FERC Commissioner Mark Christie of Virginia

By Steve Haner

“If we always keep as our focus what is best for consumers, in getting them reliable power for the least cost, then I think that’s the main guidepost we ought to follow.”

That was Federal Energy Regulatory Commissioner Mark Christie’s opening quote on a PBS broadcast on energy issues due to air April 9, but the 26- minute program can already be found on the network’s website and Christie distributed it via X today.

I’ve seen only snippets so far, but that mission statement jumped out at me. It has been my guidepost in writing about these issues for years now. Christie continues to use his seat on the key regulatory body as a pulpit for the gospel of grid reliability, bolstered by continuing alarms from Virginia’s regional transmission organization that too much reliable power is set to close.

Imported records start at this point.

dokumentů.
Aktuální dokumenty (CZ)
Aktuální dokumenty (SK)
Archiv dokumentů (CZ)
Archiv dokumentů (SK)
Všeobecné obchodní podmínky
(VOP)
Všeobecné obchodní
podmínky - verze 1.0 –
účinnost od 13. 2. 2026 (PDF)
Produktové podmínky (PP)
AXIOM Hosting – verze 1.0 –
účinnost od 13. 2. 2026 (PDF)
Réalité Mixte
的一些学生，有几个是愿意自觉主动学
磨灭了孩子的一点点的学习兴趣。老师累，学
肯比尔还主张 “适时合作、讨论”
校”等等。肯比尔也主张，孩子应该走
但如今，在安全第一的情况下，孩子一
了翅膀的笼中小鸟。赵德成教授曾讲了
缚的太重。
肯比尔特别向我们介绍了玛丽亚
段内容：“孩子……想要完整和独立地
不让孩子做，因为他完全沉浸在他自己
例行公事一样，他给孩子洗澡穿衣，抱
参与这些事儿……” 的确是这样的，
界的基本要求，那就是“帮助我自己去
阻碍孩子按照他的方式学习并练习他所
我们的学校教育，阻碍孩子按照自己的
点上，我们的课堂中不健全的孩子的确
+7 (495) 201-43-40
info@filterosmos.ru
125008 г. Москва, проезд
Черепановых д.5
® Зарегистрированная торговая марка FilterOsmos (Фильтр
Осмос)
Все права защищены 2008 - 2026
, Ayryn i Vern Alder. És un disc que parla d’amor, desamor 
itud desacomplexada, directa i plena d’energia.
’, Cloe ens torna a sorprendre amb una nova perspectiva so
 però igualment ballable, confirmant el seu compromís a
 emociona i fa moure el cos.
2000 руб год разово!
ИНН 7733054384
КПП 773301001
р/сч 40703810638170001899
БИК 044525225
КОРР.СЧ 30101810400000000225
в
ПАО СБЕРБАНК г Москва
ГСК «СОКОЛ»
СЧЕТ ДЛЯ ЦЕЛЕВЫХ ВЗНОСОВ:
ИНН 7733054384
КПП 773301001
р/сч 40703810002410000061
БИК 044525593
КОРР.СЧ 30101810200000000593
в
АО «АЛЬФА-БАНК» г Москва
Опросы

His concern for price and reliability should be the very tippy-top priority as an insider game begins down at the General Assembly to revisit Virginia’s energy transition mandates. The effort announced in January is now ramping up, despite indications that the 2024 session will soon be in a bitter budget and tax overtime.

Sen. David Marsden, D-Fairfax

The beginning has not been auspicious. Organizer David Marsden, a Democrat state senator from Fairfax, sent out written instructions this week to a group of stakeholders, intending to set the stage for a very secretive process. Documents sent to scores of folks by blast email tend to leak, and this one did. Read it yourself.

First Brandon Jarvis wrote something about it on his Virginia Scope outlet, and then Blue Virginia picked up on it. Bacon’s Rebellion readers are getting a link to the copy itself. In a bygone era such an open admission that the Assembly intends to exclude the public would be a major media story, and embarrassing. The media is dead.

This is a short post because I hope folks will visit the links, in particular the Christie interview, the Utility Dive report on PJM’s warnings, and the Marsden document itself. The Blue Virginia commentary is also important because it illustrates what “improving” the 2020 statute looks like to the left – faster and deeper abandonments of reliable coal and natural gas generation, exactly the opposite of PJM’s advice.

And review that list of stakeholders that Marsden and other legislators will hear from next week, perhaps behind closed doors. Identify which of them is there because their top priority is to “always keep as our focus what is best for consumers, in getting them reliable power for the least cost.” Most have other goals; goals they also ardently consider paramount.